Depressive Symptoms Among Adolescents and Young Adults : Psychometrics and the Influence of Family Environment, and Candidate Gene–environment Interactions

Sammanfattning: The overall aims of this thesis were to evaluate the psychometric properties of a questionnaire designed to evaluate parenting styles, and to study how depressive symptoms among adolescents and young adults may vary depending on the family environment and candidate gene–environment interaction (cG×E).The study sample consisted of participants (born during 1997 or 1999), and their caregivers from the Survey of Adolescent Life in Västmanland Cohort Study. This thesis included data from 2012 when the participants were 13 and 15 years old (Wave I: DNA collection), 2015 at ages 16 and 18 years (Wave II: Parenting styles, parental depression, depressive symptoms, early life stress i.e., ELS) and 2018 at ages 19 and 21 years (Wave III: Depressive symptoms).Paper I: A good model fit was obtained for the Parent as Social Context Questionnaire (PASCQ) parent and adolescent versions through psychometric evaluations. Paper II: Positive and negative parenting styles were associated with fewer or more depressive symptoms among adolescents and young adults, respectively. Parental depression×sex was associated with more depressive symptoms, preponderant among female adolescents. The findings were not significant among young adults. Paper III: A significant cG×E effect between oxytocin receptor single-nucleotide polymorphism (SNP) rs6770632 and negative parenting style on depressive symptoms among young adults was found.
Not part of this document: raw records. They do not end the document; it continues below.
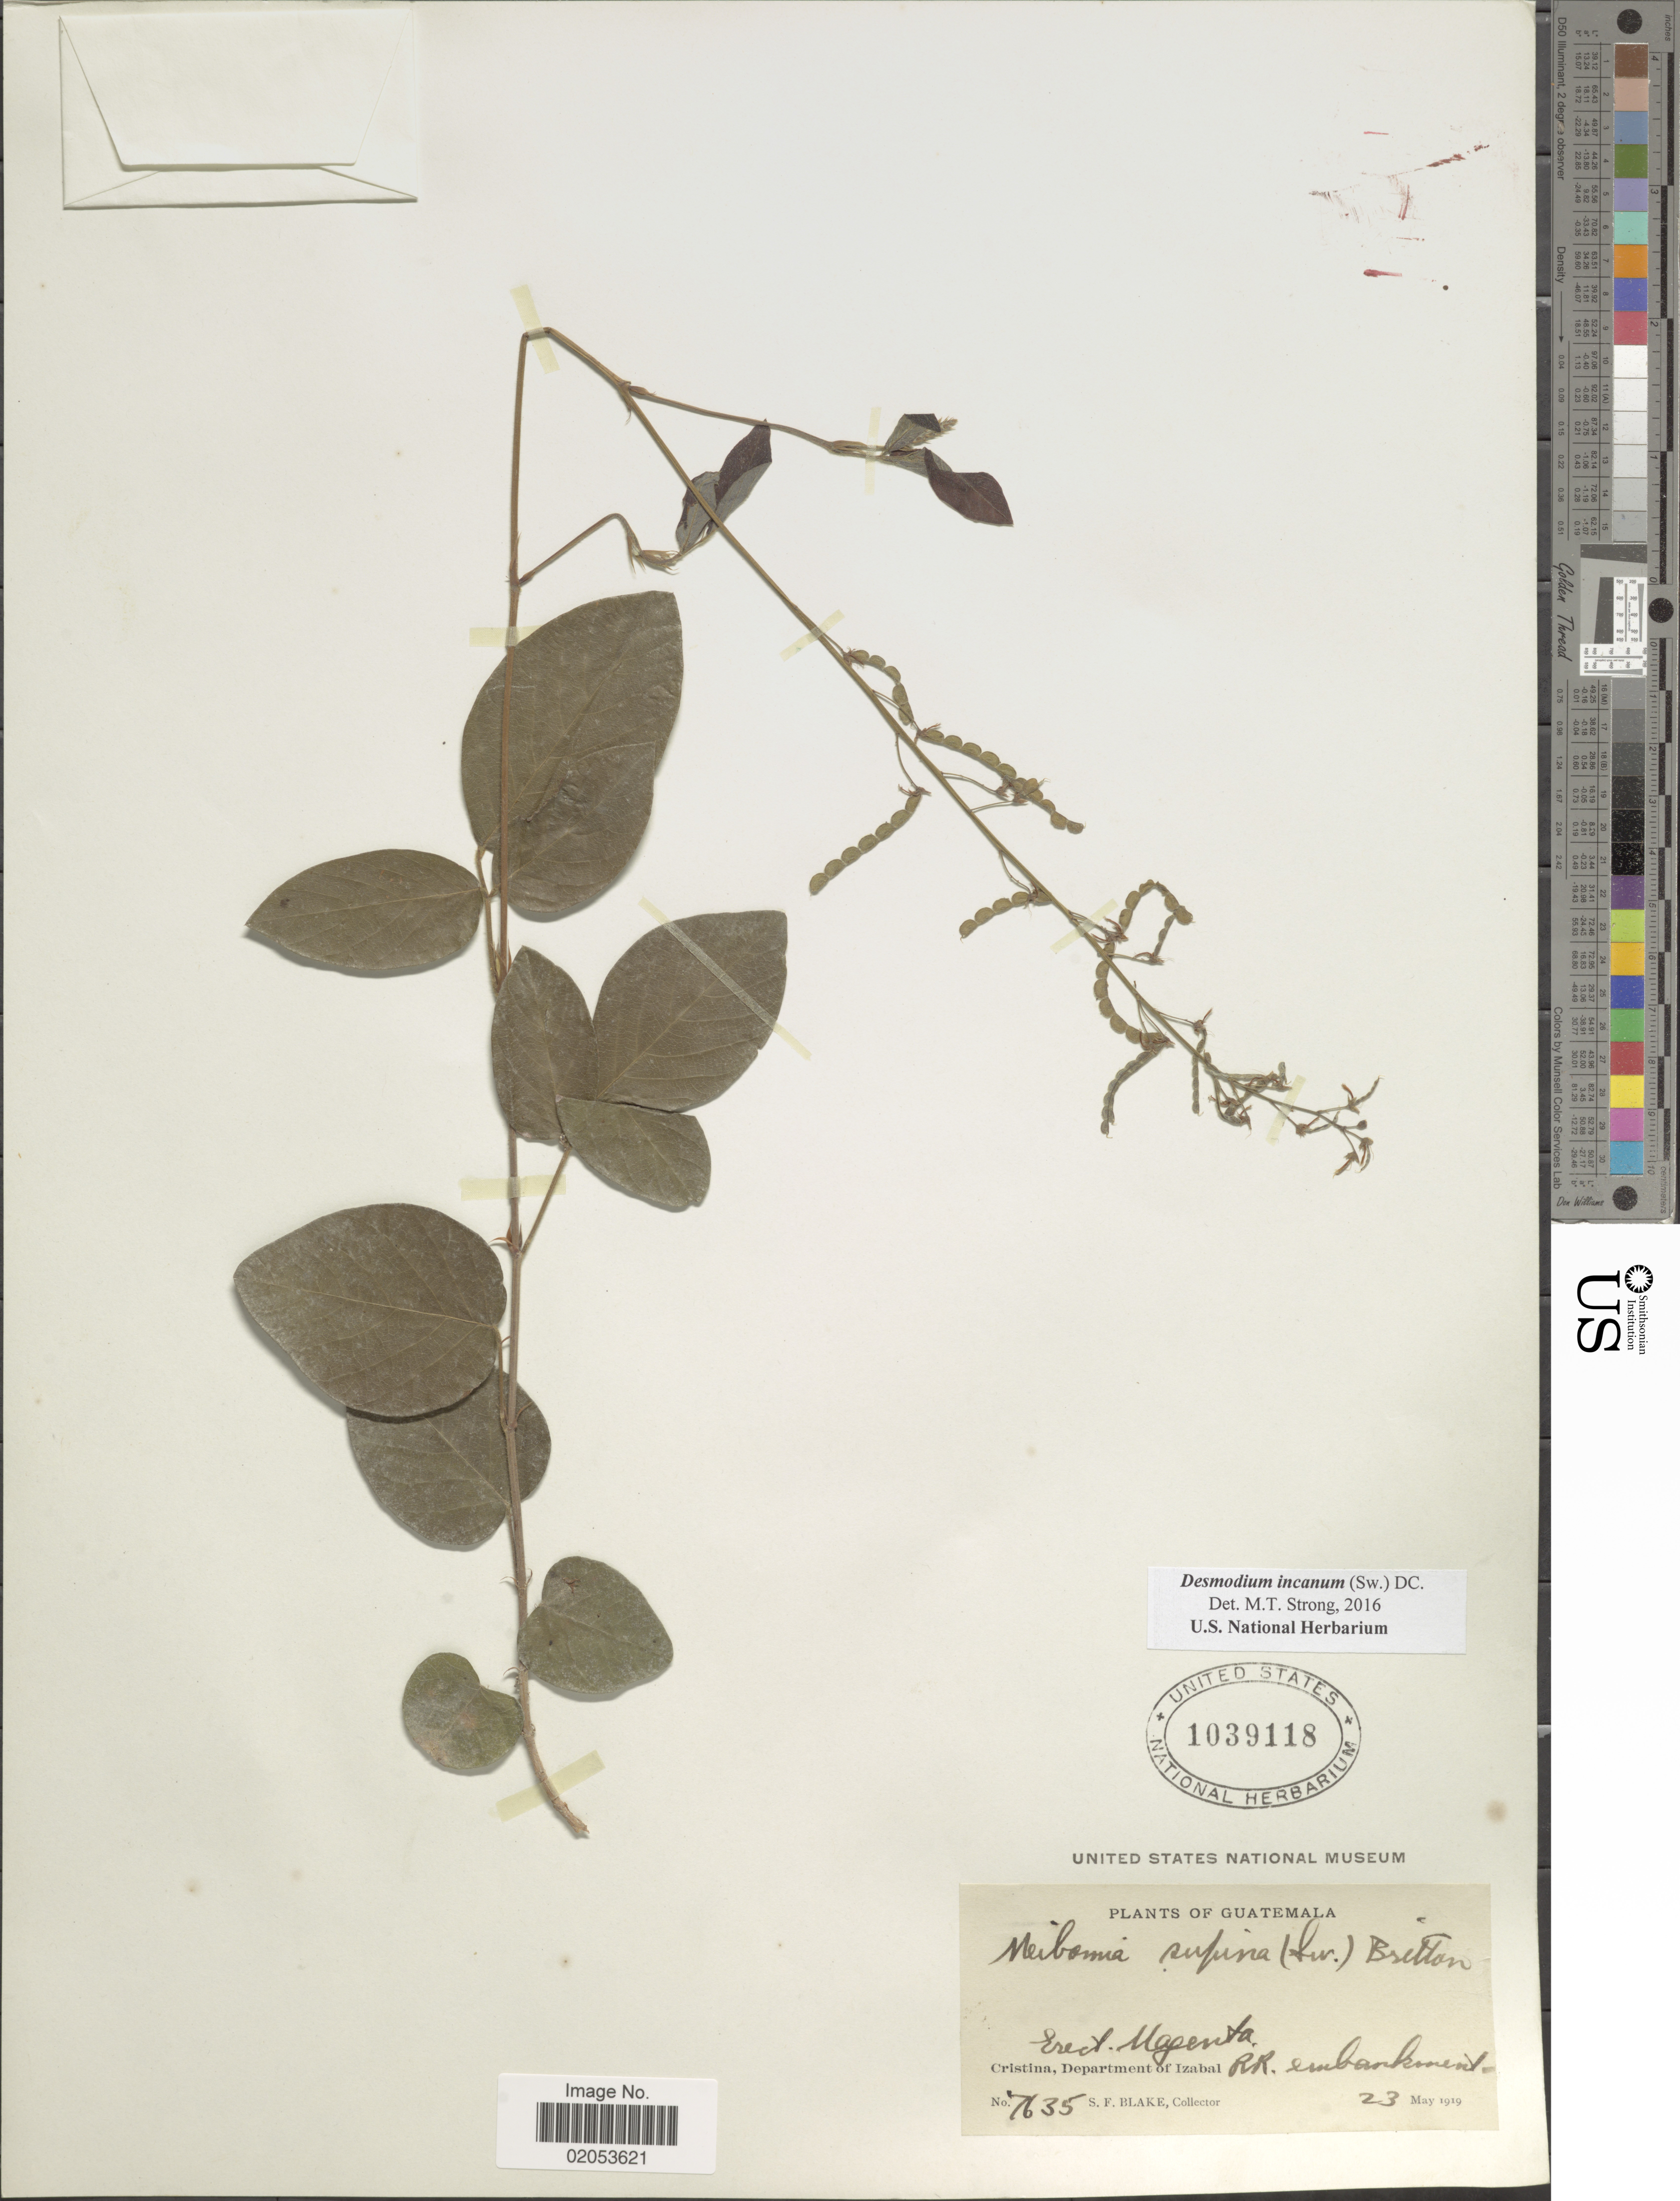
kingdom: Plantae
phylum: Tracheophyta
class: Magnoliopsida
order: Fabales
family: Fabaceae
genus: Desmodium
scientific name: Desmodium incanum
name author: (Sw.) DC.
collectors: S. Blake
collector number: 7635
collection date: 1919-05-23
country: Guatemala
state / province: Izabal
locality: Magenta, Cristina, RR. embankment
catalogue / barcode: US 1039118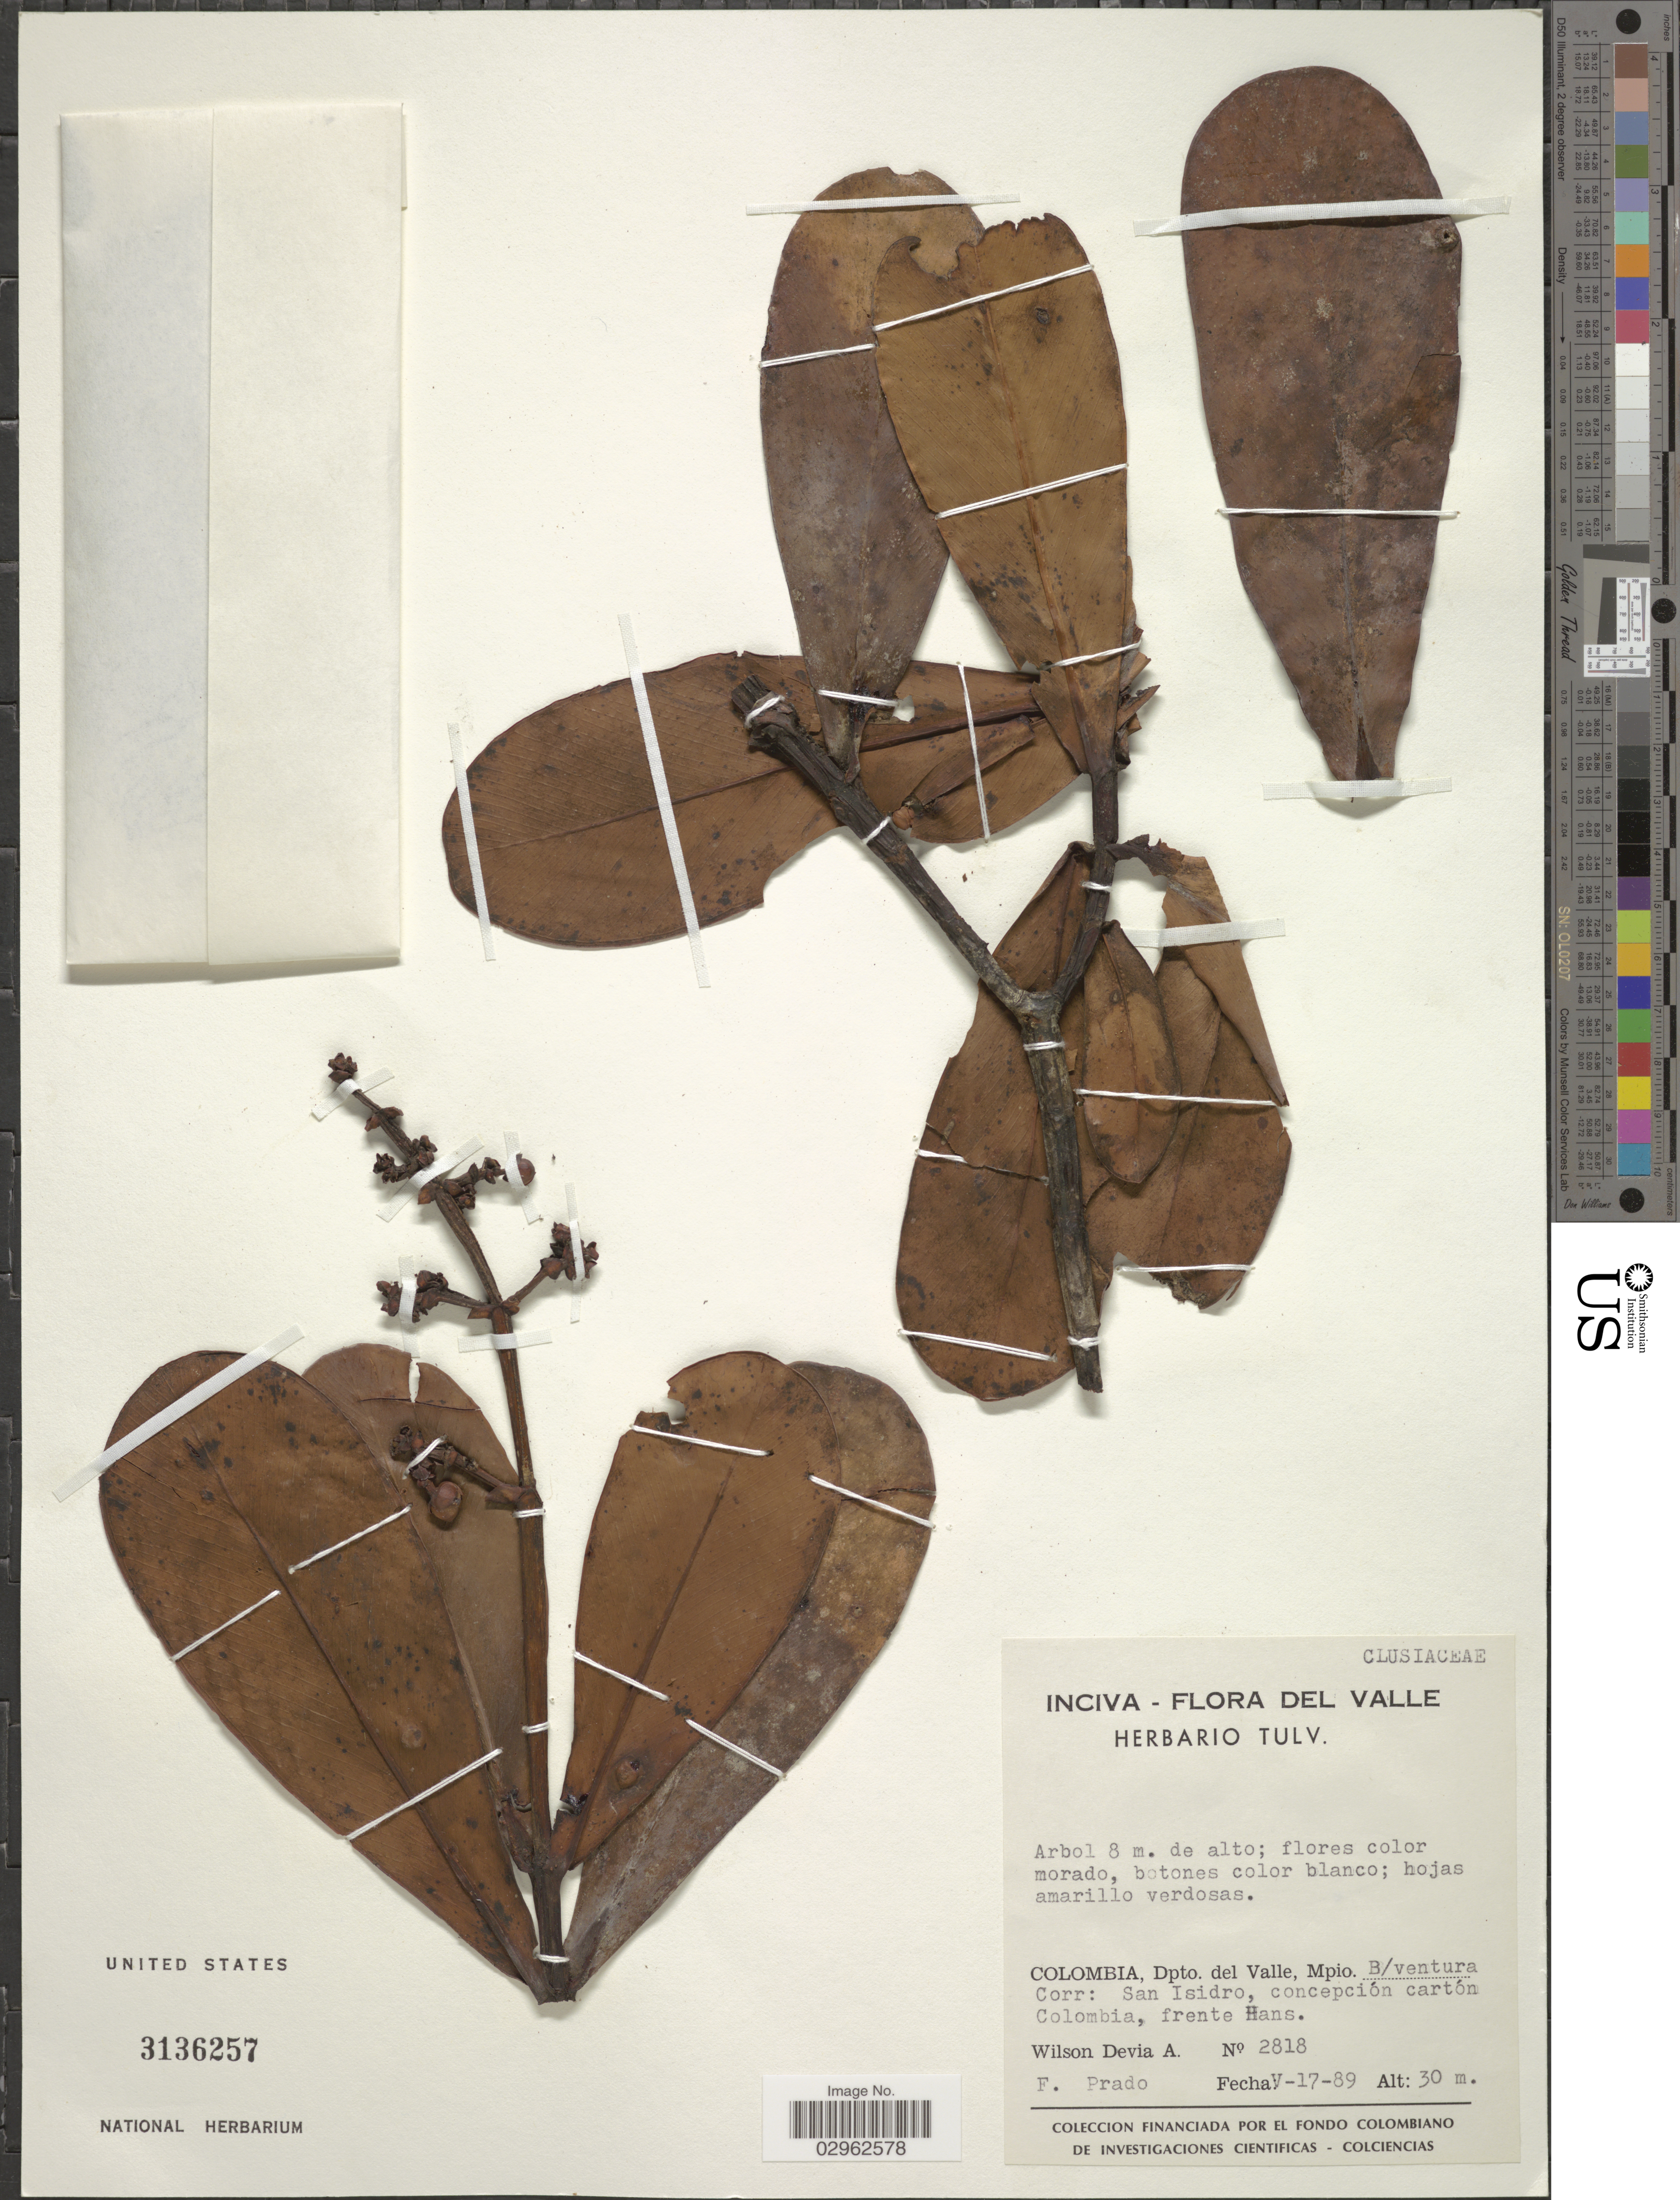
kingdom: Plantae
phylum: Tracheophyta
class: Magnoliopsida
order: Malpighiales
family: Clusiaceae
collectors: W. Devia A. & F. Prado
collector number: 2818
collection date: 1989-05-17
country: Colombia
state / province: Valle del Cauca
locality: Dpto. del Valle, Mpio. B/ventura, Corr: San Isidro, concepcion cartón Colombia, frente Hans.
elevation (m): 30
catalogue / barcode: US 3136257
Paper IV: Significant cG×E effects were found for the FKBP5 SNPs rs1360780, rs4713916, rs7748266 and rs9394309 moderated by ELS and positive parenting style on depressive symptoms among young adults.These findings suggest that parenting styles may be measured with the PASCQ and that depressive symptoms among adolescents and young adults seem to vary dependent on the family environment and cG×E effects. However, the cG×E effects may be more central for some individuals depending on differences in diathesis- or sensitivity towards the family environment. The variance in depressive symptoms may therefore contain diathesis stress and differential susceptibility effects regarding the cG×E interaction. The insight gained from this thesis provides a foundation for future research and contributes to research areas such as parenting research and the understanding of biological factors behind depressive symptomology among adolescents and young adults.